Quelle: SyncTwin/Michael Wagner
Fabrikplanung im Industrial Metaverse
Grafikkarten werden leistungsfähiger, KI wird intelligenter, XR ausgereifter und ein einheitliches Standardformat immer bekannter. Dadurch erlebt das Industrial Metaverse einen Aufschwung. Mögliche Anwendungsfälle reichen von der Entwicklung eines digitalen Fabrikkonzepts über die Hochlaufbetreuung bis hin zum Einsatz im Betrieb.

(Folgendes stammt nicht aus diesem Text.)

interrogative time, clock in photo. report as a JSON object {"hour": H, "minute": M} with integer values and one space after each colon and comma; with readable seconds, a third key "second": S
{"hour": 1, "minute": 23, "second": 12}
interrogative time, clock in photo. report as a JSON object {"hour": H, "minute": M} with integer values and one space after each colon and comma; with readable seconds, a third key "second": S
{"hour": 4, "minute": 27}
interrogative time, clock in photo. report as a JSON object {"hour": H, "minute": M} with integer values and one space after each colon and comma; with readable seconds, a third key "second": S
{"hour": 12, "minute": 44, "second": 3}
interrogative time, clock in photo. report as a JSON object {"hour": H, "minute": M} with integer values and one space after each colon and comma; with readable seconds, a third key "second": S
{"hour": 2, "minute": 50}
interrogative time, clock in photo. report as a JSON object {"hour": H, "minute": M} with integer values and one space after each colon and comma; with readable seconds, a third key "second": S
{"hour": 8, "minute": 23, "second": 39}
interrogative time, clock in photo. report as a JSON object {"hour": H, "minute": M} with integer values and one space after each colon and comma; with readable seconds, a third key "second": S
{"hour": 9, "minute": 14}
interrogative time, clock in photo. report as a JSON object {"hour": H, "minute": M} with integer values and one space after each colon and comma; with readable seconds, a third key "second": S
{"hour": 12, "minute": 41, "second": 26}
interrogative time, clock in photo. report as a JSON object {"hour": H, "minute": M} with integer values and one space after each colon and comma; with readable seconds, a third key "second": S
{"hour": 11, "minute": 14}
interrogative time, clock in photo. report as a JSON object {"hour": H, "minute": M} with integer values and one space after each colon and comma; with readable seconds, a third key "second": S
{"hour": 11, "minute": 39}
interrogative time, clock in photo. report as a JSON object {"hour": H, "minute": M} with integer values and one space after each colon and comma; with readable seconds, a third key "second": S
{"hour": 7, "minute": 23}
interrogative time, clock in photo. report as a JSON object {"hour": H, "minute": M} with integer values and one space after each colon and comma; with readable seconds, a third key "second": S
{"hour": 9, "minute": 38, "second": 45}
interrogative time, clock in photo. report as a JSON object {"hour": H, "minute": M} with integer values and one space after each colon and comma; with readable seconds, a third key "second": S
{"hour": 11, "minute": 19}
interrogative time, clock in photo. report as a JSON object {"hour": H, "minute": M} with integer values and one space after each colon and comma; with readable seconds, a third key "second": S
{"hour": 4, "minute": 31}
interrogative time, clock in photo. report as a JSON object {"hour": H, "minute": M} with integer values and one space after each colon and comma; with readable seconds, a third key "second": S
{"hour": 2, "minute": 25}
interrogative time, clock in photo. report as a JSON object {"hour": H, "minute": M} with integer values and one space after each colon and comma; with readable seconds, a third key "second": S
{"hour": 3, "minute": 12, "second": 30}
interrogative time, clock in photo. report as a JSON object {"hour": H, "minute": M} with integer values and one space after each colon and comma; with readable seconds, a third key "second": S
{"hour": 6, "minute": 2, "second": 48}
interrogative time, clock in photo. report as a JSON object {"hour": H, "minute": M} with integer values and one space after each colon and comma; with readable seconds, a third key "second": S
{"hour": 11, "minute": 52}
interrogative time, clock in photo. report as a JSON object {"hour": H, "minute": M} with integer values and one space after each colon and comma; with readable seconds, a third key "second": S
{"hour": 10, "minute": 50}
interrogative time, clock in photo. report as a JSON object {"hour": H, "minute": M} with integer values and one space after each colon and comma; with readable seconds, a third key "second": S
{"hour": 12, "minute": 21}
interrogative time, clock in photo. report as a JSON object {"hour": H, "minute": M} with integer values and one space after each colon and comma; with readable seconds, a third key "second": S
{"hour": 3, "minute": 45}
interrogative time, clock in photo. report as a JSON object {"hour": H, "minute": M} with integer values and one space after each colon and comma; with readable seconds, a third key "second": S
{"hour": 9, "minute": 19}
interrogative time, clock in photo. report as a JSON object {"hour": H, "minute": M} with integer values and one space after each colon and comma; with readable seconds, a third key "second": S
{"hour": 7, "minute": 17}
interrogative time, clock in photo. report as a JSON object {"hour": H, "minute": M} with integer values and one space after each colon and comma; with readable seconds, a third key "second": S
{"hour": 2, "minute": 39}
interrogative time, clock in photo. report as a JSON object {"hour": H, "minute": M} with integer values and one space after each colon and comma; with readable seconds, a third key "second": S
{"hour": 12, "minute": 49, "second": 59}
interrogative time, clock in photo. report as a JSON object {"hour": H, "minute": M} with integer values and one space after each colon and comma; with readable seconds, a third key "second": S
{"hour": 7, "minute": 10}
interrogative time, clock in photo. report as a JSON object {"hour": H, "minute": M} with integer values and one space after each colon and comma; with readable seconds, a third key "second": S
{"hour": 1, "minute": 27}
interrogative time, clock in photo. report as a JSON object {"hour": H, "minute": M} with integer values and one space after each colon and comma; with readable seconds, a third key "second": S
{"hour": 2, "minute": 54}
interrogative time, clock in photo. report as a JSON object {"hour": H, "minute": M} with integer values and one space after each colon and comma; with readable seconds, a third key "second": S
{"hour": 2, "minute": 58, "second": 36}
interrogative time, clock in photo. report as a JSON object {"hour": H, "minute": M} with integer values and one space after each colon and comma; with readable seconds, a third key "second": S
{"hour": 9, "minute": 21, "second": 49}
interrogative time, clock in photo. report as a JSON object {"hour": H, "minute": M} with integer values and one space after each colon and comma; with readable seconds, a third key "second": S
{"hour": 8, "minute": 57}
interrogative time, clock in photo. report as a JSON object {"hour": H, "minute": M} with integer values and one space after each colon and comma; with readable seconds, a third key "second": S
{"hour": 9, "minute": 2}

Veröffentlicht am 04.12.2025
Lesezeit ca. 6 Minuten
Von Alexander Kronschnabl, Christian Kaucher (beide Fraunhofer IPA) und Michael Wagner (SyncTwin GmbH)
Entwicklung des »Industrial Metaverse-Demonstrators«
Es existiert eine Vielzahl an Videos von Leuchtturmprojekten großer Unternehmen wie BMW, Mercedes-Benz oder Kion, die ihre Projekte im Industrial Metaverse planen. Doch Marketing und Realität sind oft schwer zu trennen. Gleichzeitig verspricht das Industrial Metaverse auch für den Mittelstand großes Potenzial: schneller planen, sicherer entscheiden, Risiken frühzeitig erkennen.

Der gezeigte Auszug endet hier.